The use of ECC is strongly recommended with NAND flash parts owing to their
tendency to occasionally bit-flip. This is usually done with a variant of
a Hamming code which calculates column and line parity.
The computed ECC is stored in the spare area of the page to which it relates.
The NAND library automatically computes and stores the ECC of data as it
is written to the chip. On read, the code is calculated for the data
actually read; this is compared with the stored code and the data
repaired if necessary.
The NAND library comes with a software ECC implementation named
linux_mtd_ecc. This is compatible with the
ECC used in the Linux MTD layer, hence its name. It calculates
a 3-byte ECC on a 256-byte data block.
This algorithm is adequate for most circumstances, but it is
strongly recommended to use any hardware ECC support which may
be available because of the performance gains it yields.
(In testing, we observed that up to two thirds of the time
taken by every page read and program call was used in computing
ECC in software.)
This library draws a semantic distinction between
hardware and
software
ECC implementations.
A software ECC implementation will typically not require an
initialisation step. The calculation function will always be
called with a pointer to the data bytes to compute.
A hardware implementation is assumed to read and act upon the data
as it goes past.
Therefore, it will not be passed a pointer to the data
when its calculate step is invoked.
An ECC is defined by the following parameters:
The size of data block it handles, in bytes.
The size of ECC it calculates on those blocks, in bytes.
Whether the algorithm is hardware or software.
An ECC algorithm must provide the following functions:
/* Initialises an ECC computation. May be NULL if not required. */
void my_ecc_init(struct _cyg_nand_device_t *dev);
/* Returns the ECC for the given data block.
* If IS_HARDWARE:
* - dat and nbytes are ignored
* If ! IS_HARDWARE:
* - dat and nbytes are required
* - if nbytes is less than the chunk size, the remainder are
* assumed to be 0xff.
*/
void my_ecc_calc(struct _cyg_nand_device_t *dev,
const CYG_BYTE *dat, size_t nbytes, CYG_BYTE *ecc);
/* Repairs the ECC for the given data block, if needed.

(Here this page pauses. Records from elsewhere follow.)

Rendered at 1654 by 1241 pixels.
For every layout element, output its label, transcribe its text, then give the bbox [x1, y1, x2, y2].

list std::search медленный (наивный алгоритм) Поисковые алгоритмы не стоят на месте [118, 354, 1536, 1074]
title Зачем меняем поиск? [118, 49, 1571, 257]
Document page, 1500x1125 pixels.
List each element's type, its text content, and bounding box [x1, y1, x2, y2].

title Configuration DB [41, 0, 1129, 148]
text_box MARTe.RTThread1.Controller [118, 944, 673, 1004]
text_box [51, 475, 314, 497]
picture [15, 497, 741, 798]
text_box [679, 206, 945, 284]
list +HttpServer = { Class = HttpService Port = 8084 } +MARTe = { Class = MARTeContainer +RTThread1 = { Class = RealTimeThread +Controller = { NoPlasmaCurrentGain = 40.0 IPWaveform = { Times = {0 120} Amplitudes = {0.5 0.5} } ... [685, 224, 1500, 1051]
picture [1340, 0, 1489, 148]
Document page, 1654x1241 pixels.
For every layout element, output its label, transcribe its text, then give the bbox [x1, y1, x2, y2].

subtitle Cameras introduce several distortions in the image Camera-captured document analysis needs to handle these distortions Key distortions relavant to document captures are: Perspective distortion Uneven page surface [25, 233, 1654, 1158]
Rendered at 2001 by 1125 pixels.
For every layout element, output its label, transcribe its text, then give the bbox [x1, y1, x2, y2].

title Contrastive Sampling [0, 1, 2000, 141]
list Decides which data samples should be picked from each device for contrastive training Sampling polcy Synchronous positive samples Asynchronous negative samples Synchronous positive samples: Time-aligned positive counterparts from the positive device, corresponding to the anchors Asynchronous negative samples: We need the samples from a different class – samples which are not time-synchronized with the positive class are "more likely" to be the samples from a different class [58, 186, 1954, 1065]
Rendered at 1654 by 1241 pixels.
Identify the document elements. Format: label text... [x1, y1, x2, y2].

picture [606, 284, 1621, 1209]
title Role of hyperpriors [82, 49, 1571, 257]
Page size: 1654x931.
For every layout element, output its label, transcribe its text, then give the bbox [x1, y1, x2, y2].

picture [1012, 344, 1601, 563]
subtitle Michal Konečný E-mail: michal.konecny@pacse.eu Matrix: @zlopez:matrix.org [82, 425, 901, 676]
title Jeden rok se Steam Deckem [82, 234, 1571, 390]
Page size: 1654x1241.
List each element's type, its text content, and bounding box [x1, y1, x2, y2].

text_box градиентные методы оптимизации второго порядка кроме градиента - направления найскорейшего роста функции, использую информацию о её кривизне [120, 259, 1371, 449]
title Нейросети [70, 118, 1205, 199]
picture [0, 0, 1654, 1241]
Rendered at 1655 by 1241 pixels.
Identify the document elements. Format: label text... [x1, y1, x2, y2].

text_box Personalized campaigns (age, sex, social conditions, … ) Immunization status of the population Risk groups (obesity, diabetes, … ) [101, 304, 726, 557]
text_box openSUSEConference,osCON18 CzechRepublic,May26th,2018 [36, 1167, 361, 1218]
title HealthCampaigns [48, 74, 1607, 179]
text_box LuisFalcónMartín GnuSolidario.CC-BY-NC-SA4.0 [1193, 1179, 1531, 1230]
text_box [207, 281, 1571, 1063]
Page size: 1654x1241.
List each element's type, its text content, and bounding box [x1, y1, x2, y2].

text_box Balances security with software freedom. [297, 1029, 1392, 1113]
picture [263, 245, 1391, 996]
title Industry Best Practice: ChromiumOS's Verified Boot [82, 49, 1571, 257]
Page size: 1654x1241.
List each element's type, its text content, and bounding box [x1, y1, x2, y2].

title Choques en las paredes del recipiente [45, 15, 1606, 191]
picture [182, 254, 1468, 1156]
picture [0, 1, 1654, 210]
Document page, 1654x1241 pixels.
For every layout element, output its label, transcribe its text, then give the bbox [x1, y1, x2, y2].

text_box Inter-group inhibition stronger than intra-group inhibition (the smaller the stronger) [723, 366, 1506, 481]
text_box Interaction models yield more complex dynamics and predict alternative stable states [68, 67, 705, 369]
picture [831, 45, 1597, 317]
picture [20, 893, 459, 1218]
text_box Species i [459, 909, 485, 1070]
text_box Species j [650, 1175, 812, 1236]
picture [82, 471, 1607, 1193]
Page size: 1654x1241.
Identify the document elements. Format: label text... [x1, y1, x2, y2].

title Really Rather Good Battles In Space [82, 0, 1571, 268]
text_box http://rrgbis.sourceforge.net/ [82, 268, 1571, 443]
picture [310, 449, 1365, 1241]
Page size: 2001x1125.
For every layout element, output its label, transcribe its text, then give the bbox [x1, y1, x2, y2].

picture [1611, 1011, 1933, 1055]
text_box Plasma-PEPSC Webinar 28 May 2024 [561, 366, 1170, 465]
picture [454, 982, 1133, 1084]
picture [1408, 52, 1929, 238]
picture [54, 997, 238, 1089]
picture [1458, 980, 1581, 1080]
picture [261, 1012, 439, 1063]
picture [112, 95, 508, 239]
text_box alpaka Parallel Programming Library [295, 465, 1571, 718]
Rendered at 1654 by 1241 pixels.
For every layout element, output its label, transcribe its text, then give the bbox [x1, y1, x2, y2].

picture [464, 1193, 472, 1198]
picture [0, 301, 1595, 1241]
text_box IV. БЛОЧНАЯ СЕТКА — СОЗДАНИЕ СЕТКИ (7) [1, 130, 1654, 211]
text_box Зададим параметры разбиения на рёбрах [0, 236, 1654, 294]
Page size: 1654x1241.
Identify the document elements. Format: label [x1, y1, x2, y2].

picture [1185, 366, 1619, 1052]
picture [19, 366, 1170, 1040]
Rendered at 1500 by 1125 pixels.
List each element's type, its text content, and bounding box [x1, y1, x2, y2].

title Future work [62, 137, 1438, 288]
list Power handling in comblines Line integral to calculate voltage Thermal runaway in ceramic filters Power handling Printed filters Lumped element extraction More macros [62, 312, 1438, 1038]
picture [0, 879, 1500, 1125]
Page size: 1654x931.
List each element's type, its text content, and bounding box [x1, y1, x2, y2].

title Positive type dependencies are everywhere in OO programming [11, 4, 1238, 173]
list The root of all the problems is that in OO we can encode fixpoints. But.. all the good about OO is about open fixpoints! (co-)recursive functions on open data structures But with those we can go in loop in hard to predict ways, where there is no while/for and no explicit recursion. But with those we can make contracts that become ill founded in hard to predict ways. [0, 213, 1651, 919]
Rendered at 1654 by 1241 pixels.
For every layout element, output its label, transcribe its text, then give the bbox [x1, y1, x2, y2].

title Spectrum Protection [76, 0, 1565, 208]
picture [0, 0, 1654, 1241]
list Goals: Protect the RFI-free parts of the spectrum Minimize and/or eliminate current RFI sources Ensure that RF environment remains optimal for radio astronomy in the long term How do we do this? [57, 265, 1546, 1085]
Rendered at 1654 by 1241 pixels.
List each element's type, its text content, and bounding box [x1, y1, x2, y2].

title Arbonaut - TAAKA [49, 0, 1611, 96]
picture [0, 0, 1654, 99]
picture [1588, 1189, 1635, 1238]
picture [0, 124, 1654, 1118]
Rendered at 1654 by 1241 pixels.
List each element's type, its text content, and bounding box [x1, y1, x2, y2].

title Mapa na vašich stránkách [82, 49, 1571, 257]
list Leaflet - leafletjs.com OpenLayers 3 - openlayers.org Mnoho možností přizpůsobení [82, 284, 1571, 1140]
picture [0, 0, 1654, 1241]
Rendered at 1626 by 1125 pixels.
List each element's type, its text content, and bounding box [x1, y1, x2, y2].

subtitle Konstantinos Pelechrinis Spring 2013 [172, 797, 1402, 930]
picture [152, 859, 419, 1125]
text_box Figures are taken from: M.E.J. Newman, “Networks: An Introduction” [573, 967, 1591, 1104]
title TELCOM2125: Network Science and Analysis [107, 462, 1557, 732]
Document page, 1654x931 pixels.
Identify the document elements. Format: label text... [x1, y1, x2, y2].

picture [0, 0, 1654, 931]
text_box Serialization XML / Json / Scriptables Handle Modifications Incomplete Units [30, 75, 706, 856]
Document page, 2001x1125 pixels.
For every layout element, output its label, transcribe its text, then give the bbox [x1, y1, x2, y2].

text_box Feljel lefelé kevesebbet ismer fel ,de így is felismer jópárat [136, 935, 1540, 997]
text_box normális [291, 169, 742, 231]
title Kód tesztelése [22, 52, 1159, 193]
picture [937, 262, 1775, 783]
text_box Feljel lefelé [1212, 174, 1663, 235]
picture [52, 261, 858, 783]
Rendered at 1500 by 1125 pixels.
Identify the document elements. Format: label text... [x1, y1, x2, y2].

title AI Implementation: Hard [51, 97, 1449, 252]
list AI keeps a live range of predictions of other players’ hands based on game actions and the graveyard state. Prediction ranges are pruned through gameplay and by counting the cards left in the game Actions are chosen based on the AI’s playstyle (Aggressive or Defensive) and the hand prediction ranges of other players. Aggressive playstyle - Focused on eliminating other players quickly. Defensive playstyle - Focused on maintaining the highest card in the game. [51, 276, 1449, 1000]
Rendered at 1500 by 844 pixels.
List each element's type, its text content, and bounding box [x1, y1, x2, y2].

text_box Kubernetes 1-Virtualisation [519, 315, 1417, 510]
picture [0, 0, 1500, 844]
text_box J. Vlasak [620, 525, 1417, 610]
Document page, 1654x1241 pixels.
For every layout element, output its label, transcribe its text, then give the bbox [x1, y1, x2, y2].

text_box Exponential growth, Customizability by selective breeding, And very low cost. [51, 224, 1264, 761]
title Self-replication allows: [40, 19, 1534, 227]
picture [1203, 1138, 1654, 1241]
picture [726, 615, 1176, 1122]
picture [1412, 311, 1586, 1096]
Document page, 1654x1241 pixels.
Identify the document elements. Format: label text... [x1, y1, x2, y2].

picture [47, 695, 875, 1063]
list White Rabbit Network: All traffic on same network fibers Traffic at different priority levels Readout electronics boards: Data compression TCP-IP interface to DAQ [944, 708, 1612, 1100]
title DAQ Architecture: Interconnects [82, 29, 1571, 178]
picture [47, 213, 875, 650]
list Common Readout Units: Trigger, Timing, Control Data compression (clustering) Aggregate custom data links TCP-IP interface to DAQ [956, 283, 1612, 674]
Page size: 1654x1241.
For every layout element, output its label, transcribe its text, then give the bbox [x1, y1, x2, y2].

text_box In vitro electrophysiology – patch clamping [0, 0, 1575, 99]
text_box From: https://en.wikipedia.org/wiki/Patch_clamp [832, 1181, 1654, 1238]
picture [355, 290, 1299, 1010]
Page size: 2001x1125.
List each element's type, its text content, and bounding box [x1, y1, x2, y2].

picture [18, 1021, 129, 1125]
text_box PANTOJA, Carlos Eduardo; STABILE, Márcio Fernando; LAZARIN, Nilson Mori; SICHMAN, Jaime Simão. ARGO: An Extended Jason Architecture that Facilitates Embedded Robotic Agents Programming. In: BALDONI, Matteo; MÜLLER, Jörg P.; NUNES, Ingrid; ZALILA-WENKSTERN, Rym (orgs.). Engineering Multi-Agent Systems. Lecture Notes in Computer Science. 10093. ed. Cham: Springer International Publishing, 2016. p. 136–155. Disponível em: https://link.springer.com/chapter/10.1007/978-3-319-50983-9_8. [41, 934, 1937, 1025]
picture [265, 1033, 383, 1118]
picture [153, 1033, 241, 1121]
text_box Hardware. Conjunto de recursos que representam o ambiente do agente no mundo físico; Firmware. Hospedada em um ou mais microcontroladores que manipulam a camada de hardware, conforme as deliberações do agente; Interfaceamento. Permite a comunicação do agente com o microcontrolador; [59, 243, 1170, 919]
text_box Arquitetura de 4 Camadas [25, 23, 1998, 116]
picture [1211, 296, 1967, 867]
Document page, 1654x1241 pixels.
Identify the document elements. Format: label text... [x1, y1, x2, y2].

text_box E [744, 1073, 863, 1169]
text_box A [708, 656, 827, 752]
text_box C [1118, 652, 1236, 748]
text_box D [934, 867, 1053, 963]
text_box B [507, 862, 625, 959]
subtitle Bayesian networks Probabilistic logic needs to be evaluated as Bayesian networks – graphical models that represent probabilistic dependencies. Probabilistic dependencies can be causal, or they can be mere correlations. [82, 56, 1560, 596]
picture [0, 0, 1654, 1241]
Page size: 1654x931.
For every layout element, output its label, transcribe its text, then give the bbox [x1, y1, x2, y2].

* Call this if your read-from-chip ECC doesn't match what you computed
* over the data block. Both *dat and *ecc_read may be corrected.
*
* `nbytes' is the number of bytes we're interested in; if a correction
* is indicated outside of that range, it will be ignored.
*
* Returns:
* 0 for no errors
* 1 for a corrected single bit error in the data
* 2 for a corrected single bit error in the ECC
* -1 for an uncorrectable error (more than one bit)
*/
int my_ecc_repair(struct _cyg_nand_device_t *dev,
CYG_BYTE *dat, size_t nbytes,
CYG_BYTE *ecc_read, const CYG_BYTE *ecc_calc);
In some cases - particularly where hardware assistance is in use -
it is necessary to specify different functions
for calculating the ECC depending on whether the operation at hand is
a page read or a page write. In that case, two calc
functions may be supplied, each taking the same prototype.
The algorithm parameters and functions are then tied together
with one of the following macros:
Tip: It's OK to use software ECC while getting things going, but if you do
then switch to a hardware implementation, you probably need to erase
your entire NAND chip including its Bad Block Table. The
nanderase utility may come in handy for this.)
Warning
You must be sure that your ECC repair algorithm is correct.
This can be quite tricky to test.
However, it is often possible to hoodwink the controller into computing
ECCs for you even if the data is not going to affect the data stored
on the NAND chip, for example if you send it data but haven't told it to
program a page.
A variant of the sweccwalk test may come in handy
for this purpose.
An example implementation, including an ECC calculation and repair test
named eccwalk, may be found in the STM3210E
evaluation board platform HAL,
packages/hal/cortexm/stm32/stm3210e_eval.
The chip NAND controller has on-board ECC calculation, but does not
undertake to repair data; a repair function was written specially.